Sean Spicer’s Emmy Cameo: Why Not Everyone Is Laughing

WASHINGTON — In a surprise appearance on the Emmys, Sean Spicer did what a lot of celebrities, politicians, and other controversial figures do when they are trying to reset their image: They turn to comedy.

So why aren’t people laughing?

On Monday, Dan Rather wrote that “It is not funny that the American people were lied to. It is not funny that the press was attacked for doing its job. It is not funny that the norms of our democracy have been trampled.”

NPR’s Eric Deggans: “Isn’t it funny! Sean Spicer comes out @ Emmys to lampoon moment he tried intimidating White House press corps over inauguration crowd. Sigh.”

After an evening in which he was hounded for selfies at post-Emmy parties, Spicer told the New York Times on Monday that he now has regrets chiding reporters over their reporting on the inaugural crowd size.

Kellyanne Conway, in an appearance on “Fox & Friends,” credited Spicer for his “good humor,” while zinging Hollywood. “This is something that folks in Hollywood often lack — which is introspection and good humor,” she said.

That “lack of humor” applies to other moments as well. When President Donald Trump retweeted a GIF of him hitting a golf ball that knocks down his 2016 opponent, Hillary Clinton, his gallery of critics were aghast and some, like Sen. Dianne Feinstein (D-Calif.), called it “appalling and disgusting.” But a number of Trump’s supporters said that it was another example of not being able to take a joke, just as Trump’s prior retweets have been dismissed as jester-ish antics.

Yet Spicer wasn’t laughing so much seven months ago, when “Saturday Night Live” skewered his initial press conference, with Melissa McCarthy playing him. At the time, Spicer said that while there was humor in the skits, there was also a “streak of meanness” in them.

Seven months ago, Spicer apparently did not think it was so funny. Now, he’s in on the joke about his past fixation on crowd size.

Whether you are still laughing at the Spicer appearance probably depends on how seriously you take Trump’s divergence from political norms.

Walter Cronkite once recalled a moment during the 1964 campaign, when he was covering Ronald Reagan as he was out at Knott’s Berry Farm in California stumping for Republican presidential nominee Barry Goldwater. The aging crowd was unusual in their fervor for the candidate, to the point where Cronkite turned to a colleague and said, “This isn’t Knott’s Berry Farm, this is Berry’s Nut Farm.”
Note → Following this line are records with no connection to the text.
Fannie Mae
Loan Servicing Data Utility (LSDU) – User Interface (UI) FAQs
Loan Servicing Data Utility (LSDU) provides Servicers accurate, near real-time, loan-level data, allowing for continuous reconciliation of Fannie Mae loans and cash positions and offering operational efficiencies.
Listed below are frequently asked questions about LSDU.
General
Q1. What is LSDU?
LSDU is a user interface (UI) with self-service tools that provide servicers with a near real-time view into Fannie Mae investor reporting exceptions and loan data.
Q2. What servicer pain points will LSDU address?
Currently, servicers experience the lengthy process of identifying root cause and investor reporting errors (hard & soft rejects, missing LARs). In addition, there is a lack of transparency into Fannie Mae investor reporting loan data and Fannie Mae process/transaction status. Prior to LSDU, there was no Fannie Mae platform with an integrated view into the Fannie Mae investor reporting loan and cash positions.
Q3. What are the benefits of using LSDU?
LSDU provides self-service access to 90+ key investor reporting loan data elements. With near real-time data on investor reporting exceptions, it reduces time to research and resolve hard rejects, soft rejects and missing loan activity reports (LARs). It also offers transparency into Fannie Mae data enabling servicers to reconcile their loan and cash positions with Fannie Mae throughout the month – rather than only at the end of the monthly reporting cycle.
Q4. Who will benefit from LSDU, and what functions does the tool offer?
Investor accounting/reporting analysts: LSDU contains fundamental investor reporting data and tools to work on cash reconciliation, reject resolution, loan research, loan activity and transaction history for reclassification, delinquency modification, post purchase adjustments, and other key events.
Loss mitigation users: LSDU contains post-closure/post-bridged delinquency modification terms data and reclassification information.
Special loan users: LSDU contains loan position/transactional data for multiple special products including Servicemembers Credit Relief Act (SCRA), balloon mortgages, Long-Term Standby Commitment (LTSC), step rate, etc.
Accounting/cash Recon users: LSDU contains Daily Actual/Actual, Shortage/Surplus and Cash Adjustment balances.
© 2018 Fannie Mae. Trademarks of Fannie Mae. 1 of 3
Reagan, Cronkite said, overheard him and let out a “big laugh, big laugh.”

“And then he cut that laugh short. And said, ‘Wait a minute, that’s not so damned funny.'”

Spicer actually is in a long line of political figures who have skewered themselves, whether it be on “The Tonight Show” or “Saturday Night Live.” Last year at the Emmys, it was Jeb Bush who made a cameo to mock his feeble performance in the presidential primaries. Self-deprecation can go a long way.

But chances are that if Spicer saw the Emmys as a way to soften his image for a future TV gig, he’ll be putting himself up for a lot more questions about his tenure with Trump. Seriously.